María, mujer sencilla, solitaria y callada, era ampliamente respetada y considerada por todos como la mejor costurera de la comarca. ¿Su especialidad? Los vestidos de novia. Con sus manos expertas convertía con gracia; satín, perlas y chiffon en preciosas y únicas prendas que bien podían considerarse obras de arte. Aunque, a decir verdad, hacía exacto nueve meses su ética en cuanto a la exclusividad se había modificado drásticamente, ya que sólo y por única vez en esta oportunidad confeccionaba dos vestidos idénticos, tan delicados en sus detalles y bordados que eran un deleite a la visión y un verdadero homenaje a su oficio.
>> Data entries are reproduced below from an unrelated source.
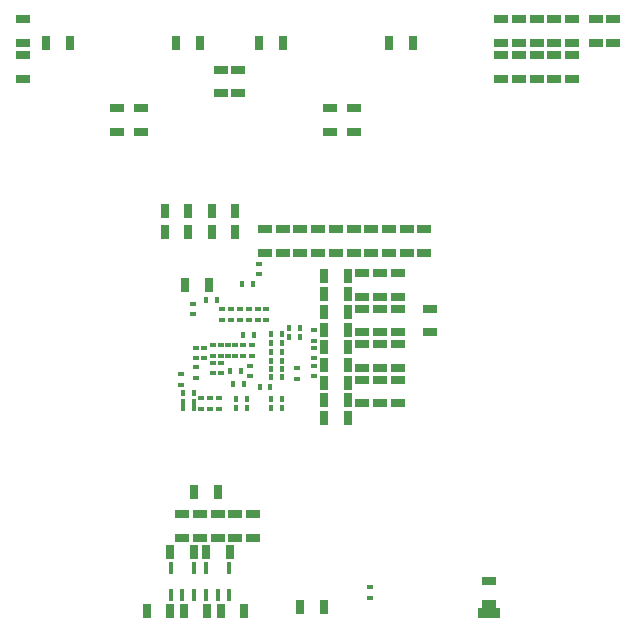
<source format=gbp>
G04*
G04 #@! TF.GenerationSoftware,Altium Limited,Altium Designer,24.5.2 (23)*
G04*
G04 Layer_Color=12040119*
%FSLAX25Y25*%
%MOIN*%
G70*
G04*
G04 #@! TF.SameCoordinates,883B40CB-B18D-427C-8B65-5A5AB1BE87B9*
G04*
G04*
G04 #@! TF.FilePolarity,Positive*
G04*
G01*
G75*
%ADD13R,0.05118X0.03150*%
%ADD15R,0.07480X0.03543*%
%ADD16R,0.01575X0.01968*%
%ADD19R,0.03150X0.05118*%
%ADD22R,0.01968X0.01575*%
%ADD82R,0.01803X0.03975*%
D13*
X-5906Y28543D02*
D03*
Y20669D02*
D03*
X37402Y-5906D02*
D03*
Y1969D02*
D03*
X57087Y-88583D02*
D03*
Y-96457D02*
D03*
X84646Y90551D02*
D03*
Y98425D02*
D03*
X78740Y90551D02*
D03*
Y98425D02*
D03*
X72835Y90551D02*
D03*
Y98425D02*
D03*
X66929Y90551D02*
D03*
Y98425D02*
D03*
X61024Y90551D02*
D03*
Y98425D02*
D03*
X84646Y86614D02*
D03*
Y78740D02*
D03*
X78740Y86614D02*
D03*
Y78740D02*
D03*
X72835Y86614D02*
D03*
Y78740D02*
D03*
X66929Y86614D02*
D03*
Y78740D02*
D03*
X61024Y86614D02*
D03*
Y78740D02*
D03*
X3937Y68898D02*
D03*
Y61024D02*
D03*
X11811Y68898D02*
D03*
Y61024D02*
D03*
X-66929Y68898D02*
D03*
Y61024D02*
D03*
X-59055Y68898D02*
D03*
Y61024D02*
D03*
X-26575Y73819D02*
D03*
Y81693D02*
D03*
X14764Y13780D02*
D03*
Y5906D02*
D03*
Y-21654D02*
D03*
Y-29528D02*
D03*
Y-9843D02*
D03*
Y-17717D02*
D03*
Y1969D02*
D03*
Y-5906D02*
D03*
X-33465Y-74311D02*
D03*
Y-66437D02*
D03*
X-45276Y-74311D02*
D03*
Y-66437D02*
D03*
X-21654Y-74311D02*
D03*
Y-66437D02*
D03*
X-27559Y-74311D02*
D03*
Y-66437D02*
D03*
X-32480Y73819D02*
D03*
Y81693D02*
D03*
X26575Y13780D02*
D03*
Y5906D02*
D03*
X20669Y13780D02*
D03*
Y5906D02*
D03*
X26575Y-21654D02*
D03*
Y-29528D02*
D03*
X20669Y-21654D02*
D03*
Y-29528D02*
D03*
X26575Y-9843D02*
D03*
Y-17717D02*
D03*
X20669Y-9843D02*
D03*
Y-17717D02*
D03*
X26575Y1969D02*
D03*
Y-5906D02*
D03*
X20669Y1969D02*
D03*
Y-5906D02*
D03*
X92520Y98425D02*
D03*
Y90551D02*
D03*
X-39370Y-74311D02*
D03*
Y-66437D02*
D03*
X-17717Y20669D02*
D03*
Y28543D02*
D03*
X-11811Y20669D02*
D03*
Y28543D02*
D03*
X0Y20669D02*
D03*
Y28543D02*
D03*
X11811D02*
D03*
Y20669D02*
D03*
X5906Y28543D02*
D03*
Y20669D02*
D03*
X23622Y28543D02*
D03*
Y20669D02*
D03*
X17717Y28543D02*
D03*
Y20669D02*
D03*
X35433Y28543D02*
D03*
Y20669D02*
D03*
X29528Y28543D02*
D03*
Y20669D02*
D03*
X-98425Y78740D02*
D03*
Y86614D02*
D03*
X98425Y90551D02*
D03*
Y98425D02*
D03*
X-98425Y90551D02*
D03*
Y98425D02*
D03*
D15*
X57087Y-99410D02*
D03*
D16*
X-23819Y-28051D02*
D03*
X-27362D02*
D03*
X-37205Y4921D02*
D03*
X-33661D02*
D03*
X-15551Y-6398D02*
D03*
X-12008D02*
D03*
X-41535Y-26083D02*
D03*
X-45079D02*
D03*
X-23819Y-31004D02*
D03*
X-27362D02*
D03*
X-28346Y-23130D02*
D03*
X-24803D02*
D03*
X-12008Y-31004D02*
D03*
X-15551D02*
D03*
X-12008Y-15256D02*
D03*
X-15551D02*
D03*
X-25787Y-18701D02*
D03*
X-29331D02*
D03*
X-12008Y-28051D02*
D03*
X-15551D02*
D03*
X-12008Y-18209D02*
D03*
X-15551D02*
D03*
X-12008Y-20669D02*
D03*
X-15551D02*
D03*
X-12008Y-12303D02*
D03*
X-15551D02*
D03*
X-9646Y-4429D02*
D03*
X-6102D02*
D03*
X-21358Y-6890D02*
D03*
X-24902D02*
D03*
X-45079Y-31004D02*
D03*
X-41535D02*
D03*
X-12008Y-9350D02*
D03*
X-15551D02*
D03*
X-15945Y-24114D02*
D03*
X-19488D02*
D03*
X-45079Y-29035D02*
D03*
X-41535D02*
D03*
X-25394Y10335D02*
D03*
X-21850D02*
D03*
X-9646Y-7382D02*
D03*
X-6102D02*
D03*
D19*
X1969Y-97441D02*
D03*
X-5906D02*
D03*
X1969Y-34449D02*
D03*
X9843D02*
D03*
X-49213Y-79232D02*
D03*
X-41339D02*
D03*
Y-59055D02*
D03*
X-33465D02*
D03*
X-35433Y27559D02*
D03*
X-27559D02*
D03*
X-43307D02*
D03*
X-51181D02*
D03*
X9843Y6890D02*
D03*
X1969D02*
D03*
X9843Y12795D02*
D03*
X1969D02*
D03*
X9843Y-28543D02*
D03*
X1969D02*
D03*
X9843Y-22638D02*
D03*
X1969D02*
D03*
X9843Y-16732D02*
D03*
X1969D02*
D03*
X9843Y-10827D02*
D03*
X1969D02*
D03*
X9843Y-4921D02*
D03*
X1969D02*
D03*
X9843Y984D02*
D03*
X1969D02*
D03*
X-36909Y-98819D02*
D03*
X-44783D02*
D03*
X-37402Y-79232D02*
D03*
X-29528D02*
D03*
X-19685Y90551D02*
D03*
X-11811D02*
D03*
X-90551Y90551D02*
D03*
X-82677D02*
D03*
X-35433Y34449D02*
D03*
X-27559D02*
D03*
X-51181D02*
D03*
X-43307D02*
D03*
X-32480Y-98819D02*
D03*
X-24606D02*
D03*
X-49213D02*
D03*
X-57087D02*
D03*
X-44291Y9843D02*
D03*
X-36417D02*
D03*
X23622Y90551D02*
D03*
X31496D02*
D03*
X-47244D02*
D03*
X-39370D02*
D03*
D22*
X-32972Y-27756D02*
D03*
Y-31299D02*
D03*
X-40846Y-20965D02*
D03*
Y-17421D02*
D03*
Y-14567D02*
D03*
Y-11024D02*
D03*
X-45768Y-23425D02*
D03*
Y-19882D02*
D03*
X-34941Y-10039D02*
D03*
Y-13583D02*
D03*
Y-15945D02*
D03*
Y-19488D02*
D03*
X-32480Y-15945D02*
D03*
Y-19488D02*
D03*
Y-10039D02*
D03*
Y-13583D02*
D03*
X-26083Y1772D02*
D03*
Y-1772D02*
D03*
X-30020Y-10039D02*
D03*
Y-13583D02*
D03*
X-27559Y-10039D02*
D03*
Y-13583D02*
D03*
X-25098Y-10039D02*
D03*
Y-13583D02*
D03*
X-17224Y1772D02*
D03*
Y-1772D02*
D03*
X-22146Y-13583D02*
D03*
Y-10039D02*
D03*
X-23130Y1772D02*
D03*
Y-1772D02*
D03*
X-22638Y-16929D02*
D03*
Y-20472D02*
D03*
X-1476Y-5118D02*
D03*
Y-8661D02*
D03*
Y-11024D02*
D03*
Y-14567D02*
D03*
Y-20472D02*
D03*
Y-16929D02*
D03*
X-20177Y1772D02*
D03*
Y-1772D02*
D03*
X-37894Y-11024D02*
D03*
Y-14567D02*
D03*
X-35925Y-31299D02*
D03*
Y-27756D02*
D03*
X-38878D02*
D03*
Y-31299D02*
D03*
X-41831Y3740D02*
D03*
Y197D02*
D03*
X-29035Y1772D02*
D03*
Y-1772D02*
D03*
X-31988Y1772D02*
D03*
Y-1772D02*
D03*
X-19685Y17028D02*
D03*
Y13484D02*
D03*
X-6890Y-17913D02*
D03*
Y-21457D02*
D03*
X17224Y-90748D02*
D03*
Y-94291D02*
D03*
D82*
X-41535Y-84572D02*
D03*
X-49016D02*
D03*
Y-93578D02*
D03*
X-45276D02*
D03*
X-41535D02*
D03*
X-29724Y-84572D02*
D03*
X-37205D02*
D03*
Y-93578D02*
D03*
X-33465D02*
D03*
X-29724D02*
D03*
M02*

</source>
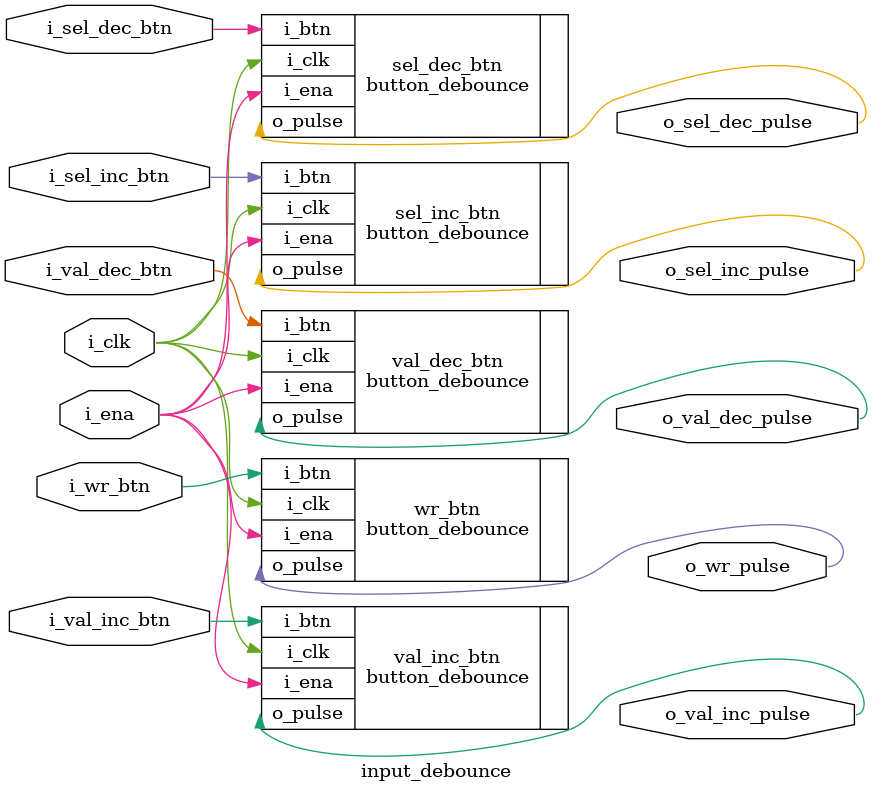
<source format=v>
`timescale 1ns / 1ps
module input_debounce(
    input i_clk,
	 input i_ena,
	 //input i_reset_btn,
    input i_wr_btn,
    input i_val_inc_btn,
    input i_val_dec_btn,
    input i_sel_inc_btn,
    input i_sel_dec_btn,
	 //output o_reset,
	 output o_wr_pulse,
	 output o_val_inc_pulse,
	 output o_val_dec_pulse,
	 output o_sel_inc_pulse,
	 output o_sel_dec_pulse
    );
	 
	 /*
	 button_debounce reset_btn   (.i_clk(i_clk),				//Hit reset button, sends reset signal to device
											.i_ena(i_ena|i_reset_btn),
											.i_btn(i_reset_btn),
											.o_pulse(o_reset));
	 */
	
	 button_debounce wr_btn	 	  (.i_clk(i_clk),
											.i_ena(i_ena),
											.i_btn(i_wr_btn),
											.o_pulse(o_wr_pulse));										 
							
	 button_debounce val_inc_btn (.i_clk(i_clk),
										   .i_ena(i_ena),
											.i_btn(i_val_inc_btn),
											.o_pulse(o_val_inc_pulse));							

	 button_debounce val_dec_btn (.i_clk(i_clk),
											.i_ena(i_ena),
											.i_btn(i_val_dec_btn),
											.o_pulse(o_val_dec_pulse));
										 
	 button_debounce sel_inc_btn (.i_clk(i_clk),
											.i_ena(i_ena),
											.i_btn(i_sel_inc_btn),
											.o_pulse(o_sel_inc_pulse));

	 button_debounce sel_dec_btn (.i_clk(i_clk),
											.i_ena(i_ena),
											.i_btn(i_sel_dec_btn),
											.o_pulse(o_sel_dec_pulse));
endmodule

</source>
Tras arduas semanas de trabajo y una vez finalizada su cuidadosa y paciente labor los miró a distancia, buscando cualquier defecto antes de realizar la entrega. Acomodó los respectivos lazos en encantadores rosetones. Satisfecha se retiró a descansar. Su última visión fue el horizonte. Sonrió. Al igual que sus recién terminados vestidos, el amanecer se reflejaba en un magnífico mar, duplicando los colores de la alborada en el profundo y azul espejo marino.
Pasaron los días hasta llegar a lo que para ella era el fatídico sábado marcado en su calendario. María se deslizó de la cama sin ánimo ni esperanza. Se vistió de amargura con la misma tela, con el mismo encaje, con el mismo lazo y encaminó sus pasos.
A la misma hora que su amado se casa con otra mujer ataviada con idéntico vestido, María, sin testigos ni invitados, encuentra consuelo en las olas. La vastedad del mar enjuga sus lágrimas, tragando para siempre su frágil figura que armoniosa y lentamente se confunde en la blancura de la espuma.